Puisque notre intimité est aussi fragile, tout un chacun est vraiment en mesure de comprendre l’enjeu lié au déploiement des technologies de surveillance. Le phénomène d’accélération que je décris est aussi celui d’une mise en lumière. Pour replacer ces dispositifs dans leur cadre socio-technique et pour les situer dans leur environnement, j’ai deux approches : l’Histoire et la géographie, le temps et l’espace. Aujourd’hui, la topographie du territoire est en train d’évoluer, et peut-être disposerons-nous demain d’une meilleure carte pour arpenter ce terrain piégé. Mais il y a du pain sur la planche ! Il faut faire ce travail de recension, d’identification, de comparaison, de confrontation. Cela permet de mieux cerner l’évolution de cette gouvernementalité. Car c’est cela qui se joue : dans quel régime de pouvoir vivons-nous ? Les grandes épidémies ont toujours été de manière rétrospective de merveilleux postes d’observation pour examiner le pouvoir. Quand Foucault travaille sur les épidémies de peste et de lèpre, il montre que ces grandes maladies portent en elles un immense pouvoir normalisateur. Il n’y a pas de raison que ce que nous vivons aujourd’hui fasse exception.
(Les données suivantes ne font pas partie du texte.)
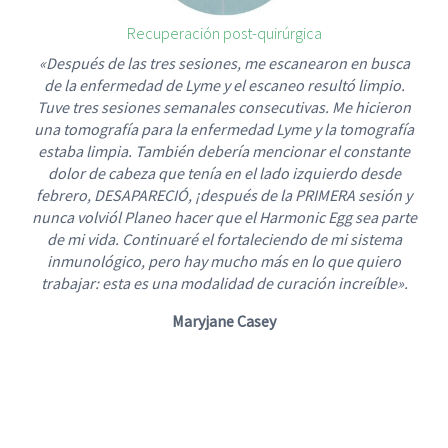
Recuperación post-quirúrgica
«Después de las tres sesiones, me escanearon en busca
de la enfermedad de Lyme y el escaneo resultó limpio.
Tuve tres sesiones semanales consecutivas. Me hicieron
una tomografía para la enfermedad Lyme y la tomografía
estaba limpia. También debería mencionar el constante
dolor de cabeza que tenía en el lado izquierdo desde
febrero, DESAPARECIÓ, ¡después de la PRIMERA sesión y
nunca volviól Planeo hacer que el Harmonic Egg sea parte
de mi vida. Continuaré el fortaleciendo de mi sistema
inmunológico, pero hay mucho más en lo que quiero
trabajar: esta es una modalidad de curación increíble».
Maryjane Casey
C’est même déjà à l’œuvre.
Comment vous organisez-vous pour en quelque sorte surveiller la surveillance ? Votre ouvrage, paru il y a seulement quelques mois, n’est-il pas en train de s’actualiser sans cesse dans votre esprit ?
Complètement. Chaque semaine, de nouvelles officines apparaissent, de nouveaux systèmes se déploient. Ils ouvrent pour moi de nouveaux chapitres, ils délimitent un nouveau périmètre. De mon côté, j’organise une espèce de veille méthodique au quotidien parce qu’elle m’aide à tenir une sorte de comptabilité et à relier ces points pour les examiner de manière systémique. C’est un travail de vigie que j’espère utile. Et puis tout un tas de choses que je décrivais sont en train de se matérialiser, parfois même sous des formes que je n’aurais pas soupçonné. En ce moment, les nouveaux territoires de la surveillance que j’évoque dans le titre de mon livre n’ont jamais été aussi mondiaux, et les frontières, pourtant fermées, n’ont jamais semblé aussi fines. Aujourd’hui, ce qui sépare la France de Singapour, ce qui sépare Singapour de la Chine, ce qui sépare la Chine d’Israël, n’est guère plus épais qu’une feuille de papier à cigarette. C’est la décision politique. Et le moins qu’on puisse dire, c’est qu’elle est notoirement incertaine par les temps qui courent.
Olivier Tesquet, À la trace, Enquête sur les nouveaux territoires de la surveillance, éditions Premier Parallèle, janvier 2020, 268 p., 18 € (9 € 99 en édition numérique).